◆ **Dataset extract**:
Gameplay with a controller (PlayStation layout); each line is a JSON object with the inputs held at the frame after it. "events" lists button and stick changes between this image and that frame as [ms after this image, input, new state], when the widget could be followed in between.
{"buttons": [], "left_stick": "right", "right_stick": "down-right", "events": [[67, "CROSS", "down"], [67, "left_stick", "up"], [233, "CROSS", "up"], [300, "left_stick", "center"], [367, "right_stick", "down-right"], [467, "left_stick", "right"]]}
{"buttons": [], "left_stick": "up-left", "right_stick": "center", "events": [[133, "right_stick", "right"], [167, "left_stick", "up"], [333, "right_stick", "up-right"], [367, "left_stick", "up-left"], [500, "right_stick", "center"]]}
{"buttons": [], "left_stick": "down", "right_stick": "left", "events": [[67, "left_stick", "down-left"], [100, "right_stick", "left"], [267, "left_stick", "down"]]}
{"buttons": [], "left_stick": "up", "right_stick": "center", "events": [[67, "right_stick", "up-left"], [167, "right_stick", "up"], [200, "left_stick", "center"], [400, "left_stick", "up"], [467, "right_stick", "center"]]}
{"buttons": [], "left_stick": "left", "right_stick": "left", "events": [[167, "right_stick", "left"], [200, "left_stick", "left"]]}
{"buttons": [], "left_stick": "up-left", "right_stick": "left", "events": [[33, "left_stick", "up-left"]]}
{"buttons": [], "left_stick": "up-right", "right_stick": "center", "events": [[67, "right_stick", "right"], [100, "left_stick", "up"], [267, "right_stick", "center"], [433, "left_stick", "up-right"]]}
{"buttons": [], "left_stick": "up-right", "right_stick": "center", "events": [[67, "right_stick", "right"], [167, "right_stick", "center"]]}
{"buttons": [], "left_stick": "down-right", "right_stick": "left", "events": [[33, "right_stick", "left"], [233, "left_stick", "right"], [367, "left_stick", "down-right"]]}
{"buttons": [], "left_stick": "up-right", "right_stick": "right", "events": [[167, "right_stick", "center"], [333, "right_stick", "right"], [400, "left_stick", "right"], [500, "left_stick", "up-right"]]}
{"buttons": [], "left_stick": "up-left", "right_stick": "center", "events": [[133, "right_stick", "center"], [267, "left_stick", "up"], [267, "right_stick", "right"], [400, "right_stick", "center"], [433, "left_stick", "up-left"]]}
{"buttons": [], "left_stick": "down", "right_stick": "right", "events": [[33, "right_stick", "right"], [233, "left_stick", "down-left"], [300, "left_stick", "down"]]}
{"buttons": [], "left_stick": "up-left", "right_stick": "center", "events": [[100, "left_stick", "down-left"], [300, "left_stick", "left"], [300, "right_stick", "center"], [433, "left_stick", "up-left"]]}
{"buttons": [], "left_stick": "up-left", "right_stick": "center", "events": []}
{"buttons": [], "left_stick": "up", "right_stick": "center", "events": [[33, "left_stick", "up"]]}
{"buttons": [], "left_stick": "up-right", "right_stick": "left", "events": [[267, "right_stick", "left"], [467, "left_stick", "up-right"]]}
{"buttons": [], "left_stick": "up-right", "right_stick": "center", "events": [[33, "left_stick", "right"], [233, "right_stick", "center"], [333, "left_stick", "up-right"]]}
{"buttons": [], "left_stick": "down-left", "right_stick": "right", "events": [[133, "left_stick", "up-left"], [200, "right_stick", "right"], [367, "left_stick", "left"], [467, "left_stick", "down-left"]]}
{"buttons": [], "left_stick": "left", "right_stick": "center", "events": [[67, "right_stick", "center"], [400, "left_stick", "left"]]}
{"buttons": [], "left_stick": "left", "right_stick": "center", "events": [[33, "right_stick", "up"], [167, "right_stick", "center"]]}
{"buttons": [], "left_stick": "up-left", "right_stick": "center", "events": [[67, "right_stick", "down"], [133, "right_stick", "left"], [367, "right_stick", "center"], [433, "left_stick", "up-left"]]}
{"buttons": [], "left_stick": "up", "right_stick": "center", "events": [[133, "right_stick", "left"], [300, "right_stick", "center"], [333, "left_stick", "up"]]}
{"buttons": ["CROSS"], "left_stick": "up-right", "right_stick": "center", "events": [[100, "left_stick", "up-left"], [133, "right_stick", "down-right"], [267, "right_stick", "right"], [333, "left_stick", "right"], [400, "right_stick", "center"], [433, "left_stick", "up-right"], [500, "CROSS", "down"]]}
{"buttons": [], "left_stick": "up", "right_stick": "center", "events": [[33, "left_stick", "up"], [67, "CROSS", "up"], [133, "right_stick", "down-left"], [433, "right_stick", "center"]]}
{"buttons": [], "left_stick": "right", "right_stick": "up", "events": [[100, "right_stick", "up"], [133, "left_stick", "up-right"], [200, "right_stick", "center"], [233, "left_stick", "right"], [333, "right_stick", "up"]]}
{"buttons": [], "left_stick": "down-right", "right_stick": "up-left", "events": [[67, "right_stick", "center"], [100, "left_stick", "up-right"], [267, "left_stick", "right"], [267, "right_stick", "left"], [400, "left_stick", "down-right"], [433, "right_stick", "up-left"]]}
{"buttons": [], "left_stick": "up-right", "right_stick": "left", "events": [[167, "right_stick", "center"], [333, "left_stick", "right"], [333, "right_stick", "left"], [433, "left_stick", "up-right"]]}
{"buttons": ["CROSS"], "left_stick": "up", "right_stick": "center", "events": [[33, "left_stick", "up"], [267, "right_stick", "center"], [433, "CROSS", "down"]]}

◆ **Work task**: In full and without change, transcribe the data above.

◆ **The answer**:
Gameplay with a controller (PlayStation layout); each line is a JSON object with the inputs held at the frame after it. "events" lists button and stick changes between this image and that frame as [ms after this image, input, new state], when the widget could be followed in between.
{"buttons": [], "left_stick": "right", "right_stick": "down-right", "events": [[67, "CROSS", "down"], [67, "left_stick", "up"], [233, "CROSS", "up"], [300, "left_stick", "center"], [367, "right_stick", "down-right"], [467, "left_stick", "right"]]}
{"buttons": [], "left_stick": "up-left", "right_stick": "center", "events": [[133, "right_stick", "right"], [167, "left_stick", "up"], [333, "right_stick", "up-right"], [367, "left_stick", "up-left"], [500, "right_stick", "center"]]}
{"buttons": [], "left_stick": "down", "right_stick": "left", "events": [[67, "left_stick", "down-left"], [100, "right_stick", "left"], [267, "left_stick", "down"]]}
{"buttons": [], "left_stick": "up", "right_stick": "center", "events": [[67, "right_stick", "up-left"], [167, "right_stick", "up"], [200, "left_stick", "center"], [400, "left_stick", "up"], [467, "right_stick", "center"]]}
{"buttons": [], "left_stick": "left", "right_stick": "left", "events": [[167, "right_stick", "left"], [200, "left_stick", "left"]]}
{"buttons": [], "left_stick": "up-left", "right_stick": "left", "events": [[33, "left_stick", "up-left"]]}
{"buttons": [], "left_stick": "up-right", "right_stick": "center", "events": [[67, "right_stick", "right"], [100, "left_stick", "up"], [267, "right_stick", "center"], [433, "left_stick", "up-right"]]}
{"buttons": [], "left_stick": "up-right", "right_stick": "center", "events": [[67, "right_stick", "right"], [167, "right_stick", "center"]]}
{"buttons": [], "left_stick": "down-right", "right_stick": "left", "events": [[33, "right_stick", "left"], [233, "left_stick", "right"], [367, "left_stick", "down-right"]]}
{"buttons": [], "left_stick": "up-right", "right_stick": "right", "events": [[167, "right_stick", "center"], [333, "right_stick", "right"], [400, "left_stick", "right"], [500, "left_stick", "up-right"]]}
{"buttons": [], "left_stick": "up-left", "right_stick": "center", "events": [[133, "right_stick", "center"], [267, "left_stick", "up"], [267, "right_stick", "right"], [400, "right_stick", "center"], [433, "left_stick", "up-left"]]}
{"buttons": [], "left_stick": "down", "right_stick": "right", "events": [[33, "right_stick", "right"], [233, "left_stick", "down-left"], [300, "left_stick", "down"]]}
{"buttons": [], "left_stick": "up-left", "right_stick": "center", "events": [[100, "left_stick", "down-left"], [300, "left_stick", "left"], [300, "right_stick", "center"], [433, "left_stick", "up-left"]]}
{"buttons": [], "left_stick": "up-left", "right_stick": "center", "events": []}
{"buttons": [], "left_stick": "up", "right_stick": "center", "events": [[33, "left_stick", "up"]]}
{"buttons": [], "left_stick": "up-right", "right_stick": "left", "events": [[267, "right_stick", "left"], [467, "left_stick", "up-right"]]}
{"buttons": [], "left_stick": "up-right", "right_stick": "center", "events": [[33, "left_stick", "right"], [233, "right_stick", "center"], [333, "left_stick", "up-right"]]}
{"buttons": [], "left_stick": "down-left", "right_stick": "right", "events": [[133, "left_stick", "up-left"], [200, "right_stick", "right"], [367, "left_stick", "left"], [467, "left_stick", "down-left"]]}
{"buttons": [], "left_stick": "left", "right_stick": "center", "events": [[67, "right_stick", "center"], [400, "left_stick", "left"]]}
{"buttons": [], "left_stick": "left", "right_stick": "center", "events": [[33, "right_stick", "up"], [167, "right_stick", "center"]]}
{"buttons": [], "left_stick": "up-left", "right_stick": "center", "events": [[67, "right_stick", "down"], [133, "right_stick", "left"], [367, "right_stick", "center"], [433, "left_stick", "up-left"]]}
{"buttons": [], "left_stick": "up", "right_stick": "center", "events": [[133, "right_stick", "left"], [300, "right_stick", "center"], [333, "left_stick", "up"]]}
{"buttons": ["CROSS"], "left_stick": "up-right", "right_stick": "center", "events": [[100, "left_stick", "up-left"], [133, "right_stick", "down-right"], [267, "right_stick", "right"], [333, "left_stick", "right"], [400, "right_stick", "center"], [433, "left_stick", "up-right"], [500, "CROSS", "down"]]}
{"buttons": [], "left_stick": "up", "right_stick": "center", "events": [[33, "left_stick", "up"], [67, "CROSS", "up"], [133, "right_stick", "down-left"], [433, "right_stick", "center"]]}
{"buttons": [], "left_stick": "right", "right_stick": "up", "events": [[100, "right_stick", "up"], [133, "left_stick", "up-right"], [200, "right_stick", "center"], [233, "left_stick", "right"], [333, "right_stick", "up"]]}
{"buttons": [], "left_stick": "down-right", "right_stick": "up-left", "events": [[67, "right_stick", "center"], [100, "left_stick", "up-right"], [267, "left_stick", "right"], [267, "right_stick", "left"], [400, "left_stick", "down-right"], [433, "right_stick", "up-left"]]}
{"buttons": [], "left_stick": "up-right", "right_stick": "left", "events": [[167, "right_stick", "center"], [333, "left_stick", "right"], [333, "right_stick", "left"], [433, "left_stick", "up-right"]]}
{"buttons": ["CROSS"], "left_stick": "up", "right_stick": "center", "events": [[33, "left_stick", "up"], [267, "right_stick", "center"], [433, "CROSS", "down"]]}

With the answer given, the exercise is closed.